Criteria for classifying circular sequences
6 weeks ago
I've recently started working with circular genomes from GenBank. I'd like to establish criteria for labeling a sequence as "circular," independent of the original GenBank classification. I will have labeled genes as reference.

Option 1: All expected genes must be present to classify a circular genome as "circular". Missing gene/s would indicate an incomplete genome, which should be interpreted as "linear".

Option 2: All expected genes must be present AND COMPLETE. The "circular" label is applied only if the genome is considered complete. This can be problematic if the origin occurs within a gene, effectively slicing it in half. I would have to demonstrate that central residues are likely missing, and labeling a sequence linear with gene segments on either end seems unintuitive.
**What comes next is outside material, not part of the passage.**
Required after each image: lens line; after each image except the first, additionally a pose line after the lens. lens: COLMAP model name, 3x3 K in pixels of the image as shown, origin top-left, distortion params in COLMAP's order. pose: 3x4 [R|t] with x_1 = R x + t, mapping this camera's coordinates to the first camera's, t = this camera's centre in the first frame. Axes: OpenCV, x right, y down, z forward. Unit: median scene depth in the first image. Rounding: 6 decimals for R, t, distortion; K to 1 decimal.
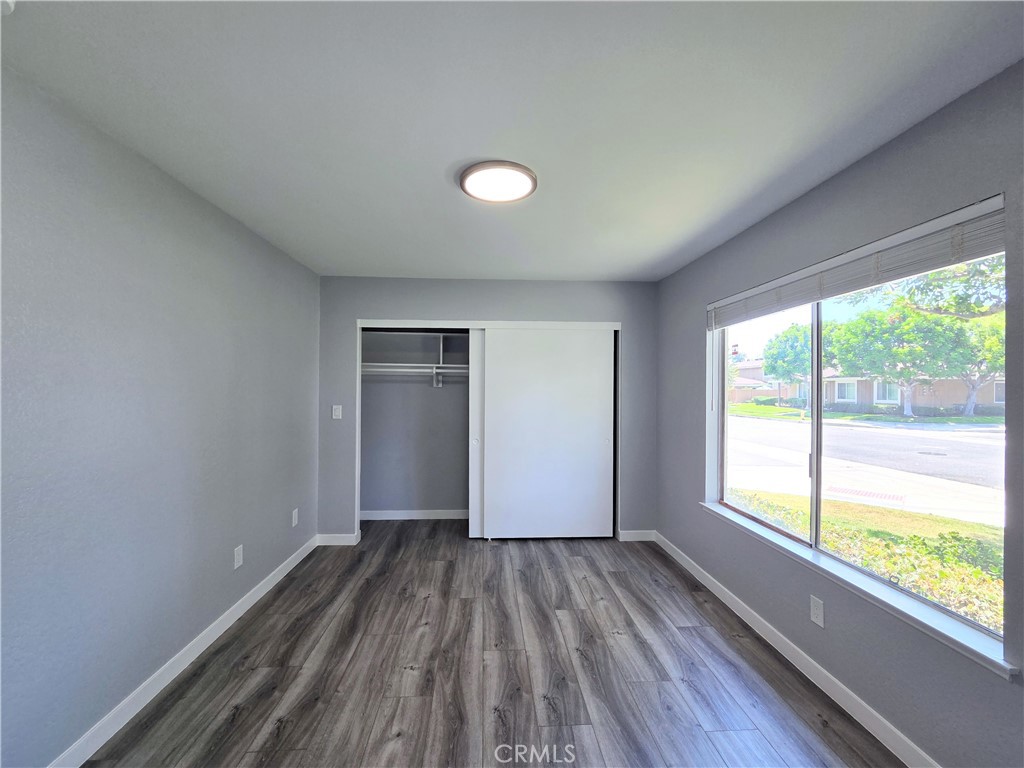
lens RADIAL K [[423.7, 0, 508.6], [0, 423.7, 384.5], [0, 0, 1]] dist [0.002040, 0.002209]
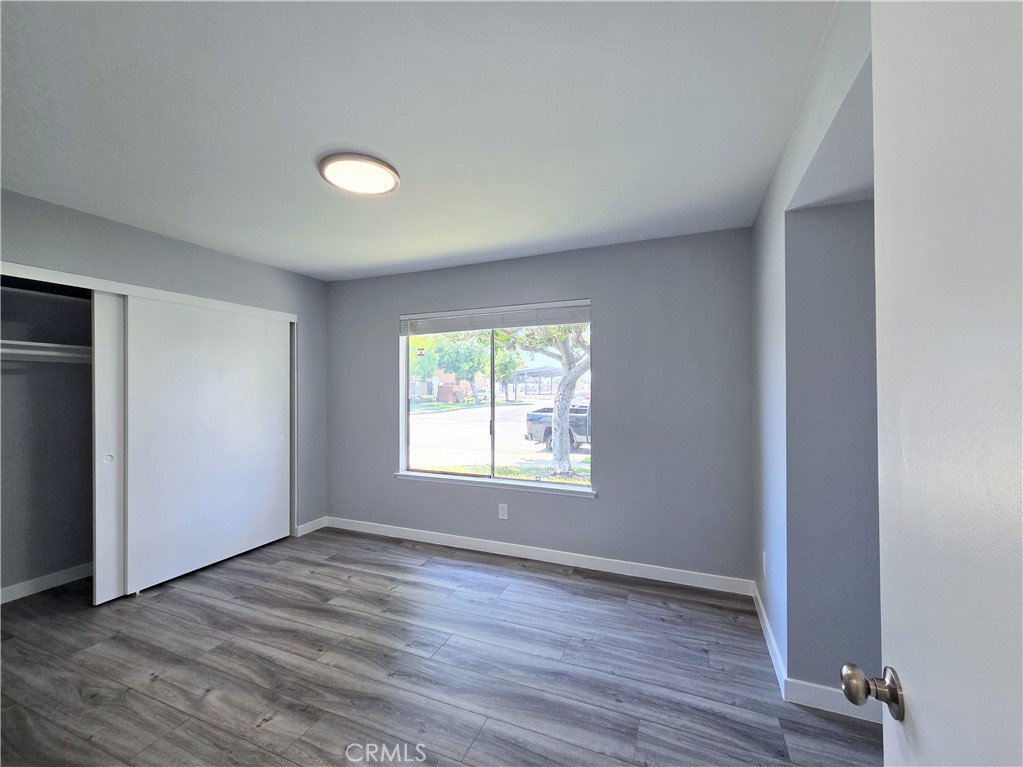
lens RADIAL K [[423.3, 0, 513.7], [0, 423.3, 382.8], [0, 0, 1]] dist [0.002040, 0.002209]
pose [[0.438217, 0.001659, 0.898868, -0.520886], [-0.001659, 0.999998, -0.001037, 0.014464], [-0.898868, -0.001037, 0.438219, 0.149689]]
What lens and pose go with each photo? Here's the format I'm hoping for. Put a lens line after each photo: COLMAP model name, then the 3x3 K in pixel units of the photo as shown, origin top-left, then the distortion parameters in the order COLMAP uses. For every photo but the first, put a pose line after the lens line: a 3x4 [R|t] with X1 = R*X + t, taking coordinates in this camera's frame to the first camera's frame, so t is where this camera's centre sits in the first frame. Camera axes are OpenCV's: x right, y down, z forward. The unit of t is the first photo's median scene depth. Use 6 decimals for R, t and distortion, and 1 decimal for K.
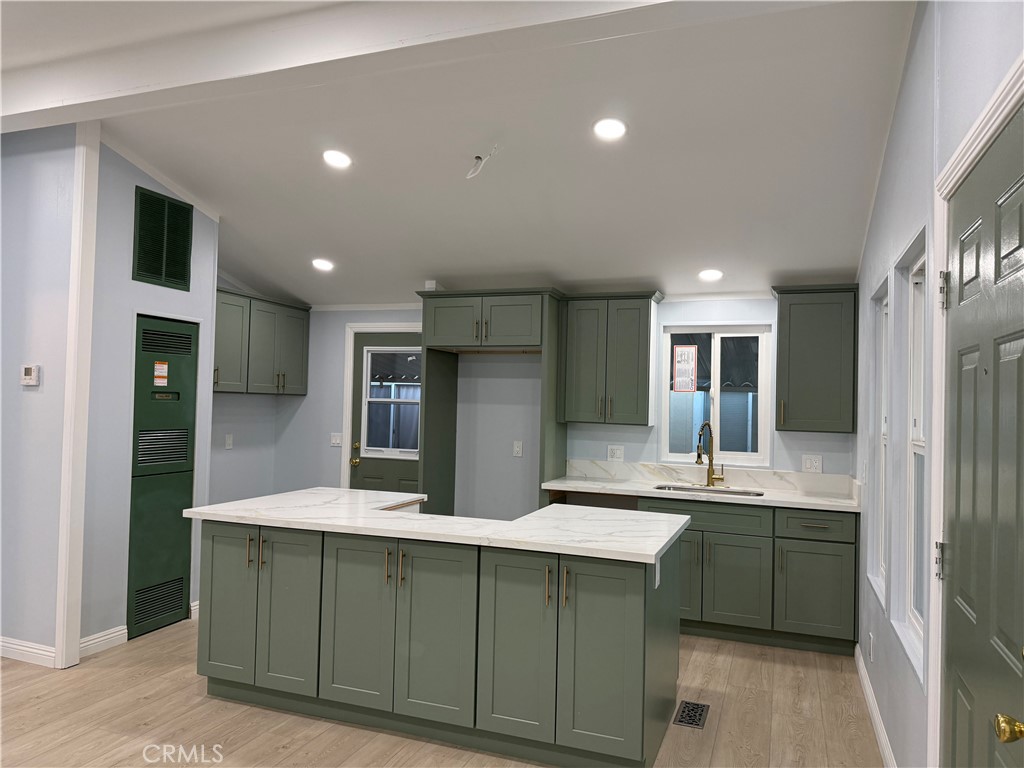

Option 3: Always label the sequence as "circular" even if it's a partial genome. This wouldn't make much sense for singular genes or short reads.
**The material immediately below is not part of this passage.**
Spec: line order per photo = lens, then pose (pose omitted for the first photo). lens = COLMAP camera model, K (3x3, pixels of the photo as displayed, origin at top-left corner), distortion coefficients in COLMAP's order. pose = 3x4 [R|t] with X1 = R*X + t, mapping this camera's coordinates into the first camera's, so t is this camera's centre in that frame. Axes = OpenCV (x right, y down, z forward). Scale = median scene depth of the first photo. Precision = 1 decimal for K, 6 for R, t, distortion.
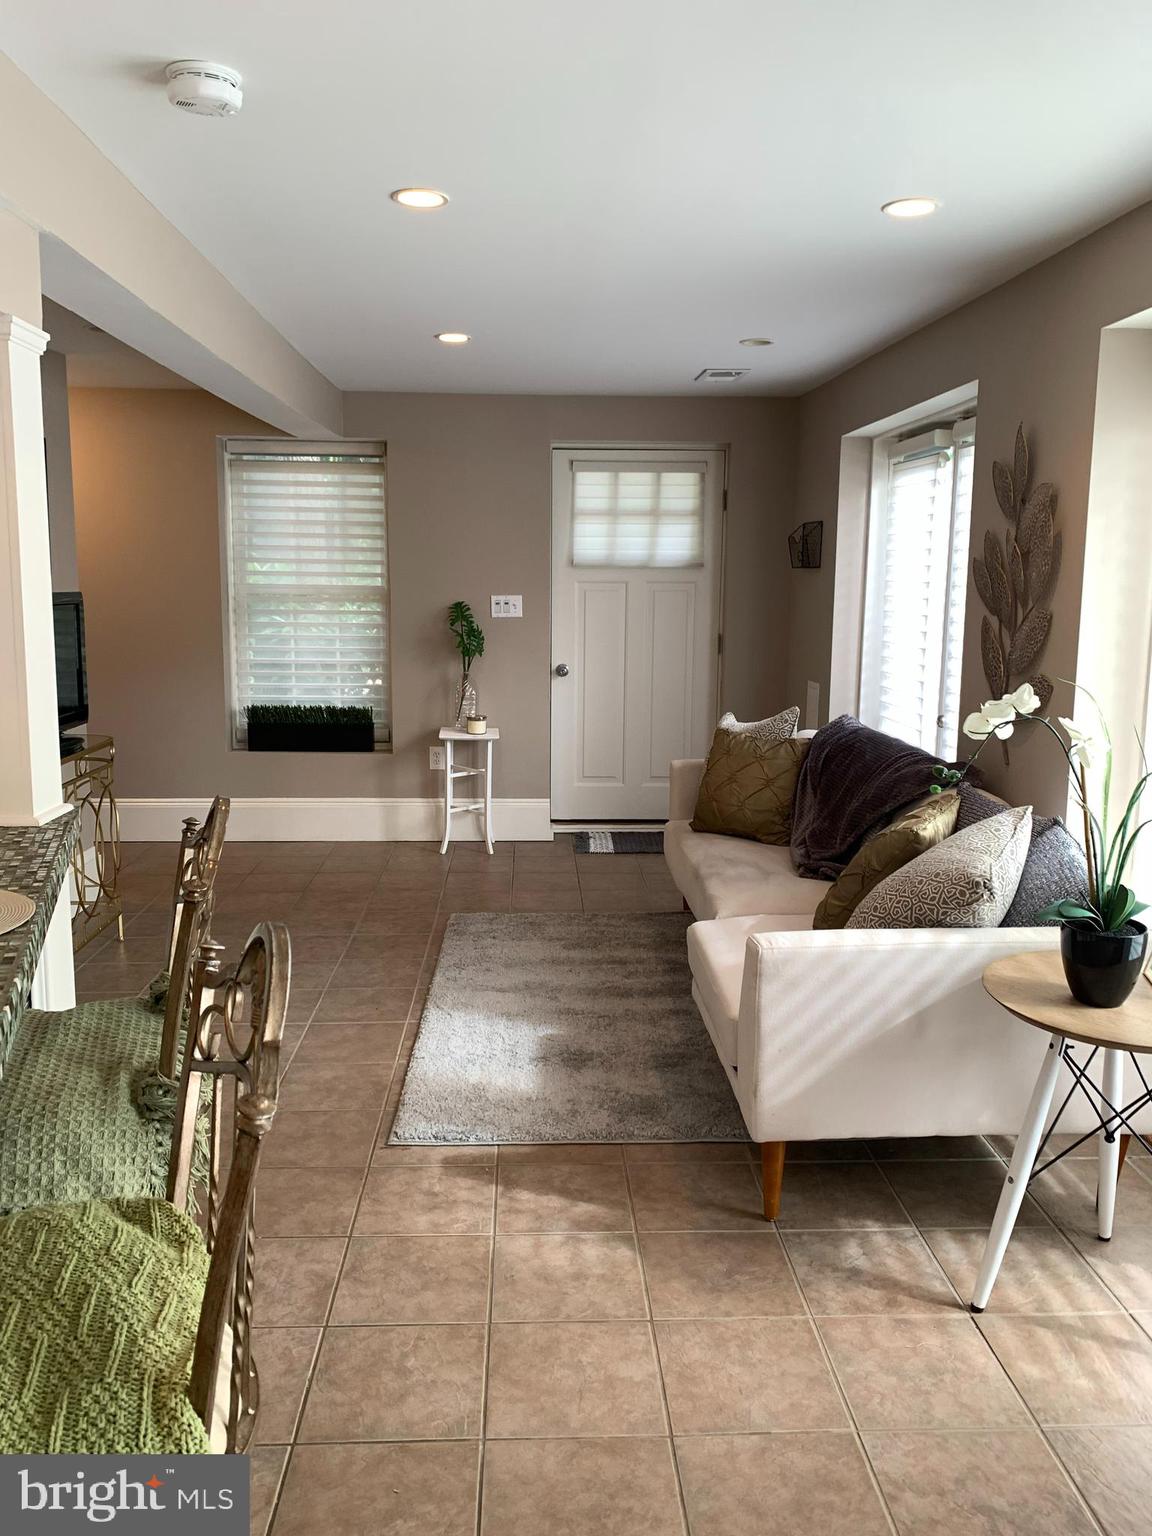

Option 4: Keep the original classification. GenBank submission accuracy can be dubious, so I'd prefer a more personalized treatment.

6 weeks ago
I read this twice and still am not sure what your question is, or if there is one.

When a genome is labeled circular, it means complete genome that also happens to be circular. Plasmids are also labeled circular even though they are extrachromosomal elements, and they would be considered complete if labeled circular. A genome can be complete and be labeled linear because many organisms have linear chromosomes. This is to say that linear doesn't automatically mean incomplete. However, if a genome that is expected to be circular is labeled linear, it most likely is incomplete.